Todos a conheciam e ninguém se atravessava em seu caminho. Bagheera era tão astuta como Tabaqui, tão intrépida como o búfalo e tão incansável como o elefante ferido. Tinha, entretanto a voz doce como mel que escorre dum galho e a pele mais macia do que o veludo. - Ó Akela e mais membros do povo livre! Direito não tenho de falar nesta assembleia, mas a lei do Jângal diz que, se há dúvida quanto a um novo filhote, pode a vida dele ser comprada por um certo preço. A lei, entretanto, não declara quem pode ou não pagar este preço. Estou certa? - Sim, sim! Gritaram os lobos mais moços, eternamente esfaimados. Ouça Bagheera. O filhote de homem pode ser comprado por um preço. É da lei. - Bem, disse a pantera. Já que me autorizais a falar, peço licença pra isso.

- Fala! Fala! Gritaram trinta vozes.
> - Matar um filhotinho de homem constitui pura vergonha, além de que ele pode ser útil a todos nós quando crescer. Em vista disso, me junto a Baloo e ofereço o touro gordo que acabo de matar a menos de milha daqui como preço de o receberdes na alcatéia, de acordo com a lei.
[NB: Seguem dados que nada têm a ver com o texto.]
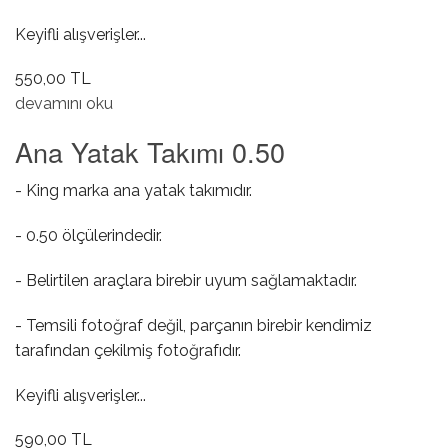
Keyifli alışverişler...
550,00 TL
Ana Yatak Takımı STD hakkında
devamını oku
Ana Yatak Takımı 0.50
- King marka ana yatak takımıdır.
- 0.50 ölçülerindedir.
- Belirtilen araçlara birebir uyum sağlamaktadır.
- Temsili fotoğraf değil, parçanın birebir kendimiz
tarafından çekilmiş fotoğrafıdır.
Keyifli alışverişler...
590,00 TL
Aceitais a minha proposta? Houve um clamor de dezenas de vozes que gritaram: - Não vemos mal nisso. De qualquer maneira ele morrerá na próxima estação das chuvas, ou será queimado pelo sol, que dano nos pode fazer vida desta rãzinha nua? Que fique na alcatéia. Onde está o touro gordo, Bagheera? Aceitamos tua proposta. Cessada a grita, ressoou a voz grave de Akela:

- Olhai bem, ó lobos.
Mowgli continuava profundamente absorvido pelos pedregulhos, sem dar nenhuma atenção aos que dele se achegavam para ver bem de perto. Por fim todos de dirigiram para onde estava o touro gordo, ficando ali apenas Akelá, Bagheera, Baloo e o casal de tutores do menino. Shere Khan urrava de despeito por ter perdido a presa cobiçada. Urra, Urra! Rosnou Bagheera, entre os dentes. Urra que tempo virá em que esta coisinha nua te fará urrar noutro tom, ou nada sei sobre homens. - Está tudo bem, disse Akelá. O homem e seus filhotes são espertos. Poderá este vir a ser de muita vantagem para nós um dia. - Certamente, porque não podemos, eu e tu, ter a pretensão de chefiar o bando toda a vida, juntou Bagheera. Akela calou-se. Estava a pensar no tempo em que os chefes de Alcatéias a sentir peso dos anos. A força dos músculos vai em declínio até que outro surge que o mata e fica o novo chefe, para decair também há seu tempo.

- Leva-o, disse Akela a Pai Lobo, e trata de educá-lo para que seja útil ao povo livre.

Eis como entrou Mowgli para a alcatéia: à custa dum gordo e por iniciativa das palavras de Baloo.